*Kaynak metin*
Rahmet ayının içinde rahmeti en güzel anlatan Rabbimin, indirdiği ve yarattığı kitabını iyi okumalıyız. Hayatımızın hiçbir alanı boşluk kabul etmez. Gururuna yenilen şeytan dahi bunu itiraf etmiştir. Lakin gururu onu tevbeye değil daha fazla yaşamaya, kaybettiğini kazanmaya değil kinini tatmin etmeye itmiştir.

Kıyamete kadar hayat dileyen iblis, af yolunu değil; kendi nefsini tatmin etme yolunu tercih etmiştir. Hayallerini, yaptığı hatasını telafi etmek yerine değil; kendini haklı çıkarma eylemi üzerine kurmuştur. Şeytani sistem içinde uyanık olmayanlar da şeytanı haklı çıkarmak için tam destek vermektedir.

Emek vermeden, gayret etmeden aldığımız her değeri kaybederiz. Gayretimizin ve emeğimizin olmadığı, gönlümüzün mutmain olmadığı hiç bir girişimde başarılı olamayız.

*Görev 1*
Kaynak metinde "Kıyamete kadar hayat dileyen iblis" diye başlayan paragrafı, ana bilgilerini koruyarak kısa bir madde listesine dönüştürün.
*Görev 2*
Şeytanın gururunu ve emeğin değerini anlatan kaynak metni, son cümlesinin ardından sürdürün.

*Verilen öğeler*
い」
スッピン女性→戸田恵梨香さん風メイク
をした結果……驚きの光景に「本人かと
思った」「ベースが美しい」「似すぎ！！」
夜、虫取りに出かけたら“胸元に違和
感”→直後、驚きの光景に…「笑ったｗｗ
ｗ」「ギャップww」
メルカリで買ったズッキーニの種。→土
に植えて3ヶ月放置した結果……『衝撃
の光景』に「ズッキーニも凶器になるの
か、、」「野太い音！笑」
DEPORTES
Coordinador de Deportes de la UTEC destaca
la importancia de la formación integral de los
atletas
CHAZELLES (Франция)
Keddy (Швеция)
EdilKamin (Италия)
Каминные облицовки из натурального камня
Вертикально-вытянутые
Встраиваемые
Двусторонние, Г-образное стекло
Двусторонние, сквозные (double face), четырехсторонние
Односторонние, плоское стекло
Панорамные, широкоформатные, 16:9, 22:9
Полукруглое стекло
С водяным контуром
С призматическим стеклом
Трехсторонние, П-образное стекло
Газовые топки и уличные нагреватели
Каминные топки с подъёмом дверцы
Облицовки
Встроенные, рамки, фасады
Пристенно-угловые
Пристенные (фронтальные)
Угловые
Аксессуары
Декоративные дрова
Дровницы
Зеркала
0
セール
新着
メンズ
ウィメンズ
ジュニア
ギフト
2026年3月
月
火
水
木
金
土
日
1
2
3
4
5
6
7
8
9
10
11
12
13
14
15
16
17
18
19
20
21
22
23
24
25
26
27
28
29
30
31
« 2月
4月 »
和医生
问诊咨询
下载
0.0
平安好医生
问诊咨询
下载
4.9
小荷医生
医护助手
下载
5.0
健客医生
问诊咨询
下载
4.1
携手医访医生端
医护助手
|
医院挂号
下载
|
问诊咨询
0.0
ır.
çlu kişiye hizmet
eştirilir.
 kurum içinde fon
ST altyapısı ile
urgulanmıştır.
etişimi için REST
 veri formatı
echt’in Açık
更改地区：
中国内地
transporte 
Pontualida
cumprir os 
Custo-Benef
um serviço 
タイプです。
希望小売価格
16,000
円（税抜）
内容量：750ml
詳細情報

*Alıştırma sonucu 1*
- İblis kıyamete kadar hayat dilemiş, af yolu yerine nefsini tatmin etme yolunu seçmiştir.
- Hayallerini hatasını telafi etmek üzerine değil, kendini haklı çıkarmak üzerine kurmuştur.
- Şeytani sistem içinde uyanık olmayanlar, şeytanı haklı çıkarmaya tam destek vermektedir.

*Alıştırma sonucu 2*
Hayattaki bütün zorluklar bizim yetişmemiz ve kişiliğimizin oluşması için bir fırsattır. Fırsatlar da değerlendirmek içindir. Değerlendiremediğimiz her fırsat, gelecekte pişmanlık olarak önümüze düşecektir.

Başımıza gelenler kendi ellerimizle yaptıklarımız yüzündendir. (İsra / 13) Bütün zorlukları aşmada elbette zaman en büyük ilaçtır. Sıkıntılarımızın yoğun yaşanması, imtihanın ağırlığından bellerimizin bükülmesi ise dua zamanının gelmesidir. Aslında acizliğimizi anlamamız içindir.

Ramazan ayındayız. Ramazan ayının bizlere yüklediği; emredildiği gibi dosdoğru olmamızdır. Ve içinde bin aydan efdal olan, gizlenmiş gece içinde duamızı tam yapmamızdır.

“Ya Rab! Sen affedicin. Affetmeyi seversin. Bizi affet. Kaldırmayacağımız ağır imtihanlar içinde bırakma…” (Amin)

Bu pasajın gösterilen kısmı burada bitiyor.